Although the game was tied, 1-1, at the second intermission, Carolina outscored the Penguins, 3-1, during the final 20 minutes.
“They just got a couple more opportunities than we did,” Jarry said. “They were putting pucks at the net and I think they were converging at the net. That’s the toughest area to defend.”
It certainly looked that way on Seth Jarvis’ game-winner at 11:52 of the third, as he established position in front of Jarry before steering in a Jaccob Slavin pass to break a 2-2 tie.
“They had a couple guys in front with our guys, battling,” Jarry said. “They were just able to get a stick on it.”
The disciplined structure of the 5 game winning streak is over. Pens are back to stretch passes, turnovers and poor defense. Graves is a major disappointment as he rarely clears the front of the net and intimidates no one with physical play.
Graves is a major disappointment Sullivan does not like a physical defense or seems so.
It is becoming more aware that some of these new parts are not working, also some of this is on the coaches. All of them. They might lose again tonight, but I hope not.
Maybe it’s time for Sulli to go. He cant get them to play responsibly maybe someone else can. I doubt it I think the core is the reason why they are a sloppy weak team. Catering to them has made this team weak.
Exactly Clyde and when asked what they need to do Sully said I have no idea. At least he’s telling the truth and not saying keep it simple or play the right way….jeez
The faces change but they still play how they want. They play a structured 1-2-2 like they did a week ago they can beat anyone, but they just can’t help themselves in getting caught up in a run and gun game with players just as skilled, faster and young enough to be some of their children.
Hey, coach, who is it that continually pollutes the power play by keeping 87 and 71 on it? How many years do you need to see the same thing with different surrounding pieces, but two constants? Sorry, sit ’em. Mabe that will wake them up.
Sit Malkin or put him on the second PP. I don’t know if the coach tells everyone to defer to Malkin, or if he tells them himself, but Sid constantly puts his stick on the ice and they constantly pass it to Malkin – what insanity!
Well, I wanted to say they should work on their entry, but I see that’s covered.
Pens will not win until we get 2 BIG D men that can clear the front of our net. Graves doesn’t do it and none of the others do either. Teams can camp all night in front of Jarry.
Is Todd Reirden the problem or is it the players?
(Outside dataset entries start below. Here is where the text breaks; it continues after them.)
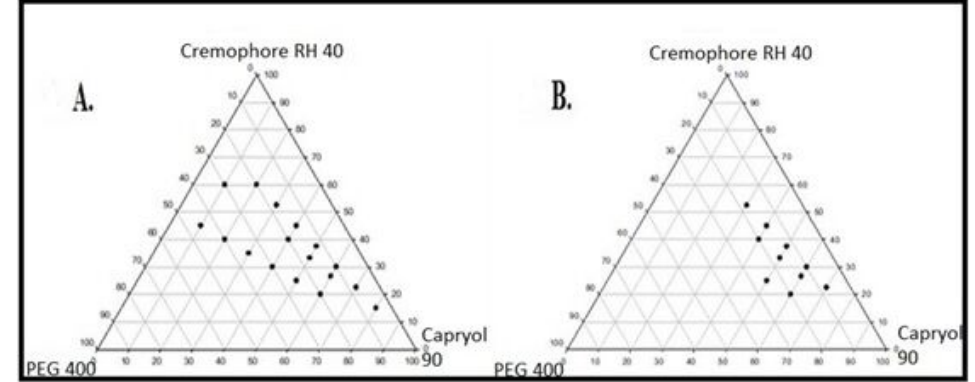
Figure 2. Pseudo ternary phase diagrams of SNEDDS ( A ) Blank formulations, ( B ) finasteride loaded formulations. Table 2. Physicochemical characterization of selected formulations. The results are shown as mean ± S.D.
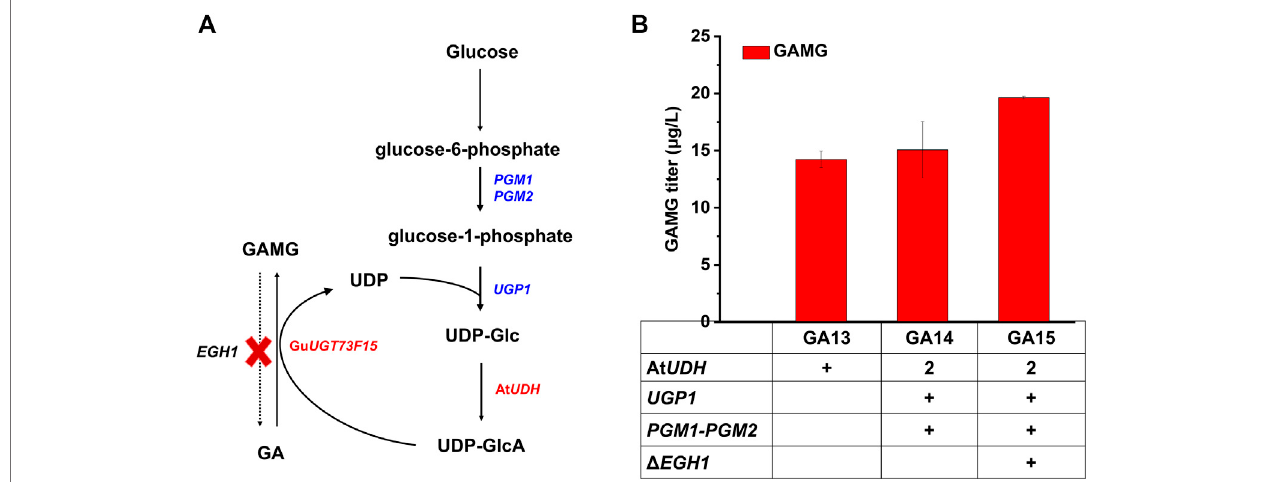
FIGURE3| OptimizationoftheUDP-GlcAmodule(moduleII)forimprovingGAMGproduction,includingthepreventionofGAMGdegradationandenhancementof UDP-GlcA supply. (A) UDP-GlcA biosynthetic pathway and its involvement in GA glycosylation. PGM1 , PGM2 , UGP1, and At UDH were overexpressed to enhance UDP-GlcA supply. EGH1 was deleted to prevent GAMG degradation. (B) Comparison of GA and GAMG production in engineered S. cerevisiae strains. PGM1: phosphoglucomutase 1; PGM2: phosphoglucomutase 2; UGP1: UDP-glucose pyrophosphorylase; AtUDH: UDP-glucose dehydrogenase from A. thaliana ; GuUGT73F15: UDP-glucuronyltransferase. Error bars represented SD of biological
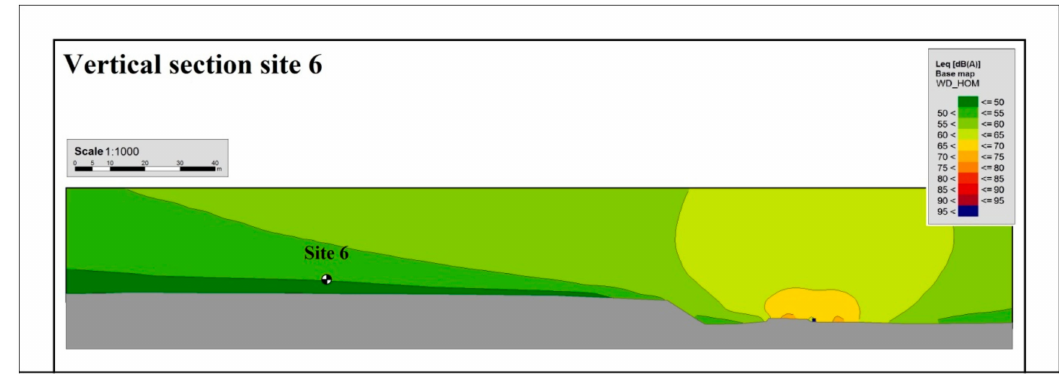
Figure 13. Terrain vertical section corresponding to Site 6. Soil characteristics: uncultivated field and above-ground with respect to the GRA. Equivalent level intervals are displayed with di ff erent colors. Levels calculated according to the Basic Noise Map WD_HOM.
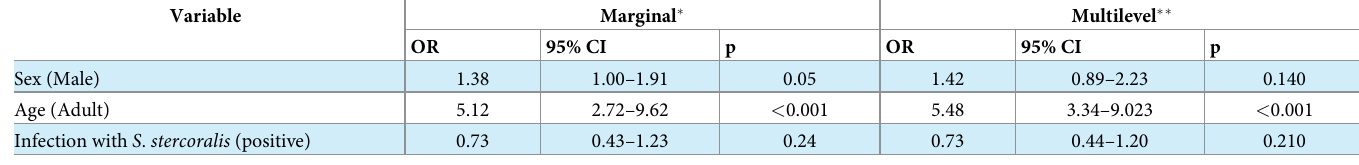
Infection with S . stercoralis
Is the coach saying the right things and teaching proper entries/setups or are the players just disregarding? I notice the top unit hates dumping the puck. They get in the zone and cross ice pass or try to dangle which usually gets denied and turned back up ice. They use the drop pass entry but the guy coming with speed isn’t dumping and chasing. I mean I’m not an NHL coach or player. I can say anything I want and think that’s the fix and it’s so easy to do.… Read more »
you know your team’s power play is bad when you think. “oh no, a power play, can we just decline it?” And then at the end of 2 minutes, you breathe a sigh of relief and think “it was good, we didn’t give up a shortie”
It’s too bad you couldn’t use Graves on the pp like the way I felt for Evan Rodrigues. You’d need Letang there to help set up the shot, who can also fire away from the other side. I’d like to see how Ludvig will be like after a few games, I liked what I saw for that little bit of moment he played. It sure seems like Malkin’s line is in league with the bottom six, Rust the last loss, Crosby this loss, that’s it. Ah, what do I know?
You don’t think that Crosby’s 2 goals were his share?